Until the End of Time: Mind, Matter, and Our Search for Meaning in an Evolving Universe
- Hardcover edition
- Author: Brian Greene
- Language: English
- Subject: Cosmology
- Genre: Popular science
- Publisher: Alfred A. Knopf
- Publication date: February 18, 2020
- Publication place: United States
- Media type: Print, e-book, audiobook
- Pages: 448
- ISBN: 978-0241295984
- Preceded by: The Hidden Reality

= Until the End of Time (book) =

2020 book by Brian Greene

Until the End of Time: Mind, Matter, and Our Search for Meaning in an Evolving Universe is a popular science book by American physicist Brian Greene. The book was published in February 2020 by Alfred A. Knopf. It was also translated into Indonesian version entitled "Hingga Akhir Waktu: Akal Budi, Zat, dan Pencarian Makna dalam Alam Semesta yang Berevolusi" published in February 2022 by Gramedia, and into Polish version titled "Do końca czasu.

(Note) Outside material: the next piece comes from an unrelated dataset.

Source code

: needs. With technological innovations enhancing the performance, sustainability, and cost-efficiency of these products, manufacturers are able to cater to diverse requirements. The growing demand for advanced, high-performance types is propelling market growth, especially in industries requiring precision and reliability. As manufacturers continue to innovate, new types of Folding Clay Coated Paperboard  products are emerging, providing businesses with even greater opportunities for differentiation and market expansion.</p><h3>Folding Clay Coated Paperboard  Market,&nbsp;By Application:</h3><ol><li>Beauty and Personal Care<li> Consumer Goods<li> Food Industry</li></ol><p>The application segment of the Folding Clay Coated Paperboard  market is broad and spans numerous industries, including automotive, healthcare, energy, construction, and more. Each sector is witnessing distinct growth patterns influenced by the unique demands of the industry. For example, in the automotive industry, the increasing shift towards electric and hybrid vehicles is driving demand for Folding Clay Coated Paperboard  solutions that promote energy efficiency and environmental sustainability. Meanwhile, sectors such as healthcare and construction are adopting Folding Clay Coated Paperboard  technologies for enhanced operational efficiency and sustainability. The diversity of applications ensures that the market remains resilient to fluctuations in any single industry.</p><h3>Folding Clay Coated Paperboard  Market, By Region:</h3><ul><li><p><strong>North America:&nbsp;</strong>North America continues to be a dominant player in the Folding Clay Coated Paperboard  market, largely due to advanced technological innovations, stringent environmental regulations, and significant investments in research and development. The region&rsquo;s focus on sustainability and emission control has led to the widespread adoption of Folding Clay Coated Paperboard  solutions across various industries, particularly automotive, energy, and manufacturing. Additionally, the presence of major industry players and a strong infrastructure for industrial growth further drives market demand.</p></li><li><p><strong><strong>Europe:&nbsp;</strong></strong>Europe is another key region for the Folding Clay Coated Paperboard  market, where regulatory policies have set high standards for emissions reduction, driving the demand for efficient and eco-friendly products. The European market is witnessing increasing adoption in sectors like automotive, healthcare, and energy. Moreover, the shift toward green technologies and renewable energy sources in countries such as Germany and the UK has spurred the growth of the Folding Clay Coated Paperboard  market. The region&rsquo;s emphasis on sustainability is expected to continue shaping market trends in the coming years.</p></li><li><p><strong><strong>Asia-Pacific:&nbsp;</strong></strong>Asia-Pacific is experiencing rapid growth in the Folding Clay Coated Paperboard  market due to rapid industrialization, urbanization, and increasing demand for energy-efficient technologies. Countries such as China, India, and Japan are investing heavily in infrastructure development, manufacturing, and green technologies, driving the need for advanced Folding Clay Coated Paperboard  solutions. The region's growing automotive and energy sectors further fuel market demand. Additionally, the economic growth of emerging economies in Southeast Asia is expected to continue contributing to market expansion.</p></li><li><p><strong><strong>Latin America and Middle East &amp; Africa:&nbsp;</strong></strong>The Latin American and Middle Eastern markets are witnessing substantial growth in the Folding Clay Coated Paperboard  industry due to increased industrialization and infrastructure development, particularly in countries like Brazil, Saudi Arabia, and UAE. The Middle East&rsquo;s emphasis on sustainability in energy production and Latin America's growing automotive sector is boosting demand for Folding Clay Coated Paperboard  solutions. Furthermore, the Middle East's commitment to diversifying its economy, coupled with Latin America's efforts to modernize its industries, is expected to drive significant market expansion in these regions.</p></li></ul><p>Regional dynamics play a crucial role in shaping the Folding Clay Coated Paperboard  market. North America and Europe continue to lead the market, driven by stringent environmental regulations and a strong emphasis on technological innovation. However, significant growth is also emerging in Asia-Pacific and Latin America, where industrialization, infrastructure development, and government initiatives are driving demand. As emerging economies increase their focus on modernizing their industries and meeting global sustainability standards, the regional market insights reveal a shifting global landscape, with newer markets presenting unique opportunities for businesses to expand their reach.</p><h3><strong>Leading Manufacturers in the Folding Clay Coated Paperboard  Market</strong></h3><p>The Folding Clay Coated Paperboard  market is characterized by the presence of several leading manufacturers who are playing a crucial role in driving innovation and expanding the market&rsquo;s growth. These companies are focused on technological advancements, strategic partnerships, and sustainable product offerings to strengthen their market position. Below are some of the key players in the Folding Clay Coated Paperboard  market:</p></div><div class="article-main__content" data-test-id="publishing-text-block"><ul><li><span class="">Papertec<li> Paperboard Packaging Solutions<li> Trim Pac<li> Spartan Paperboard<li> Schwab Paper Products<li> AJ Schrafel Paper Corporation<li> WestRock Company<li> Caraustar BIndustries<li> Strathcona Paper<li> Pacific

Umysł, materia i nasze poszukiwanie sensu w zmieniającym się Wszechświecie". This is his fourth full-length book.

==Reception==
A reviewer of Kirkus Reviews stated, "The author of several bestselling explorations of cutting-edge physics turns his attention to the cosmos, and readers will encounter his usual astute observations and analysis... An insightful history of everything that simplifies its complex subject as much as possible but no further." A reviewer of Publishers Weekly commented, "Curious readers interested in some of the most fundamental questions of existence, and willing to invest some time and thought, will be richly rewarded by his fascinating exploration."